Il faudra attendre les années 1960 pour qu’elles puissent revendiquer avec force leur légitimité en tant qu’artistes. C’est ainsi qu’en 1989, un collectif d’artistes femmes, les Guerrilla Girls interrogent l’invisibilité des artistes femmes par la question suivante sur l’une de leurs affiches : « Faut-il que les femmes soient nues pour entrer au Metropolitan Museum ? ». Dans Frida, Julie Taymor représente Diego Rivera en King Kong avec Frida dans le rôle de la femme innocente et impuissante face à lui. Ces images font écho avec la figure emblématique du gorille utilisée par les Guerrilla Girls. Emprunt direct à King Kong, elles l’utilisent comme symbole de la virilité et de la domination masculine sur la femme assujettie et soumise.

Ainsi longtemps oubliées dans l’écriture de l’histoire de l’art, les artistes femmes inspirent aujourd’hui nombre de cinéastes pour les figures d’émancipation et d’anticonformisme qu’elles incarnent. Leur art est par ailleurs souvent un refuge pour faire face au poids de leur condition féminine. 

L’enjeu est de participer à cette réécriture de l’histoire de l’art en donnant de la visibilité à ces femmes. Dans Miss Hokusai, l’écart de renommée entre Hokusai et sa fille qui l’assistait dans son travail est immense. Il s’agit donc de comprendre comment ce pendant de l’histoire de l’art a pu tomber dans l’oubli, être volontairement caché au point que des hommes s’approprient le mérite de leurs œuvres comme dans Big Eyes. On pourrait se demander si les œuvres de Margaret Keane se seraient aussi bien vendues sans les talents de marketing de son mari. Tim Burton répond à cette question au début du film en citant celle d’Andy Warhol : « Je pense que le travail de Margaret Keane est formidable. C’était forcément bon : si ça avait été mauvais, elle n’aurait pas eu autant d’admirateurs. » 
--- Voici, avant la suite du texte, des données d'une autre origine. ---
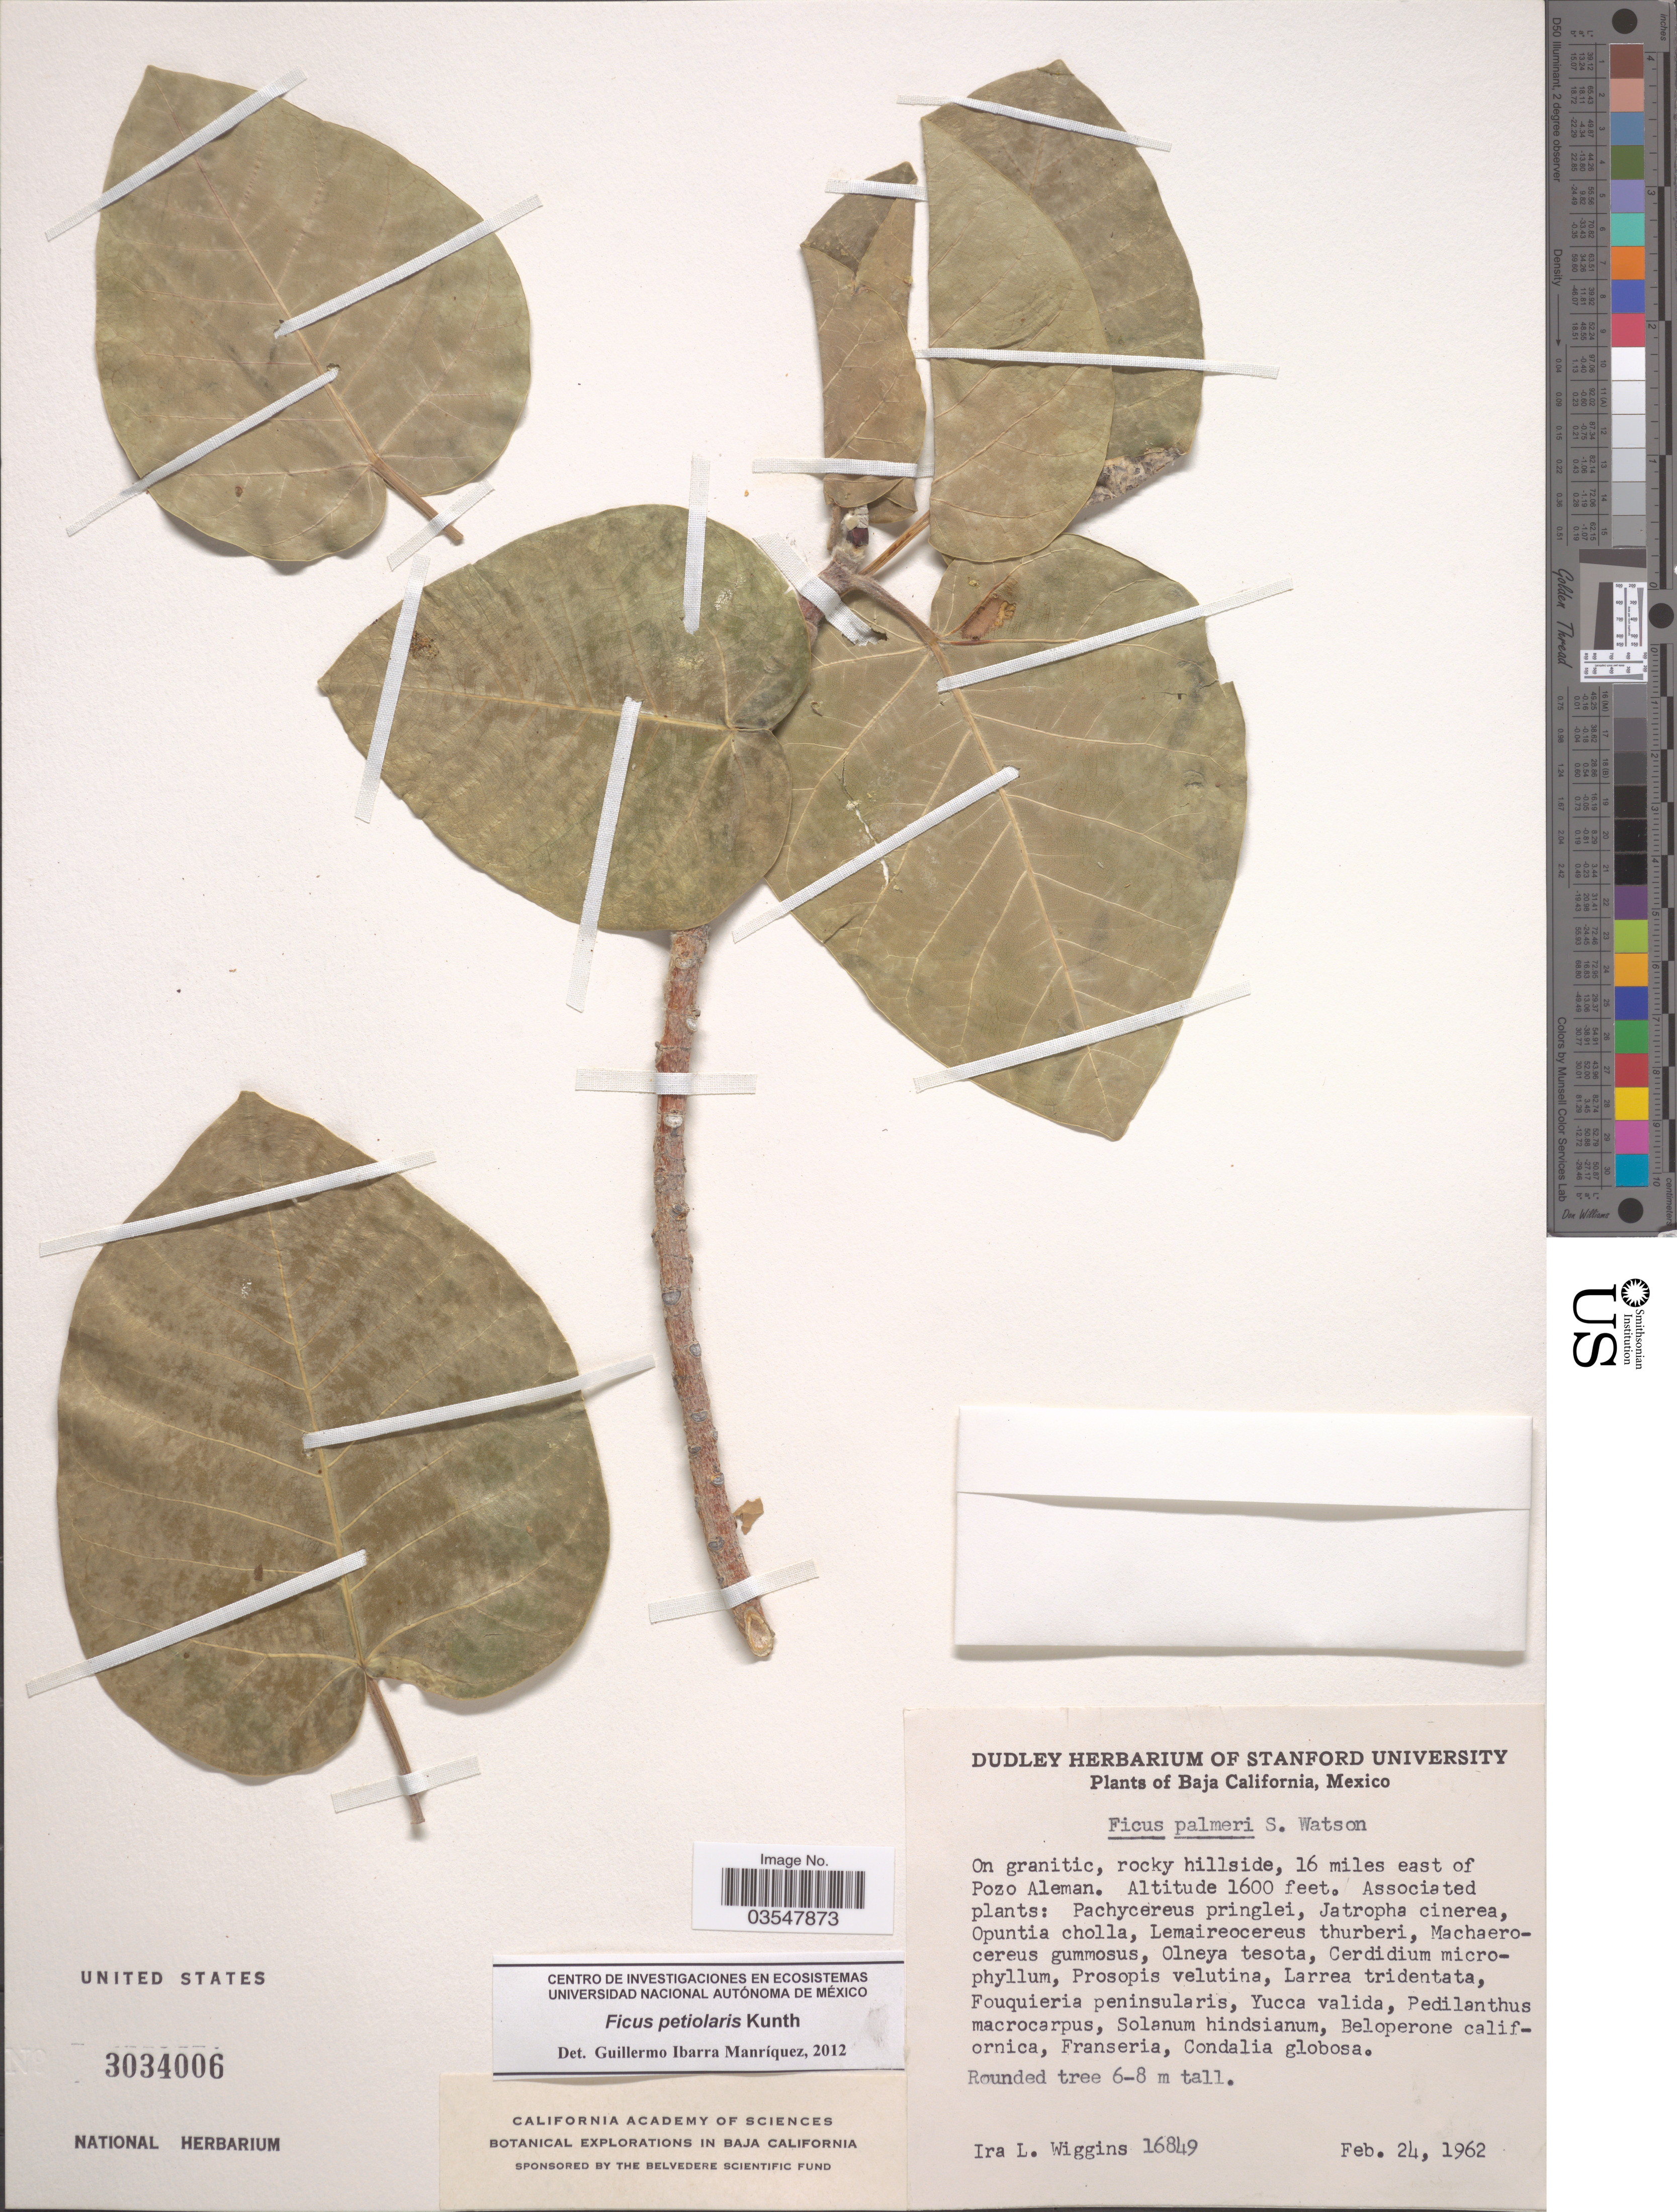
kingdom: Plantae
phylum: Tracheophyta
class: Magnoliopsida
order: Rosales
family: Moraceae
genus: Ficus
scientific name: Ficus petiolaris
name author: Kunth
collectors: I. L. Wiggins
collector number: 16849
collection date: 1962-02-24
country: Mexico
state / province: Baja California Norte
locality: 16 miles east of Pozo Aleman.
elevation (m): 488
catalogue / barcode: US 3034006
Ces films montrent comment, par leur talent et leur courage, elles ont gagné l’estime de leurs pairs. De simples femmes de ménages, Maudie et Séraphine, sont devenues des figures majeures de l’art naïf. Et si Mary Shelley montre que la société est à l’époque encore sous l’influence d’hommes comme Lord Byron pour lesquels le déséquilibre des rapports entre les hommes et les femmes est immuable, il montre aussi que des avancées sont possibles à condition de passer par la réhabilitation des femmes comme l’ont fait le mari et le père de Mary Shelley.

Réaliser des biopics d’artistes n’est pas un pari aisé, les coûts liés à la reconstitution historique sont importants et ce type de production s’adresse essentiellement à une niche de cinéphiles. C’est donc un véritable engagement pour les cinéastes. Isabelle Adjani s’est battue pendant trois ans afin de porter le destin de Camille Claudel à l’écran. A la fois productrice, interprète de l’artiste et commanditaire du film, elle réussit à convaincre la famille de la sculptrice qui avait toujours refusé de céder les droits. Elle alla même jusqu’à fonder sa propre société de production et prendre des cours de sculpture.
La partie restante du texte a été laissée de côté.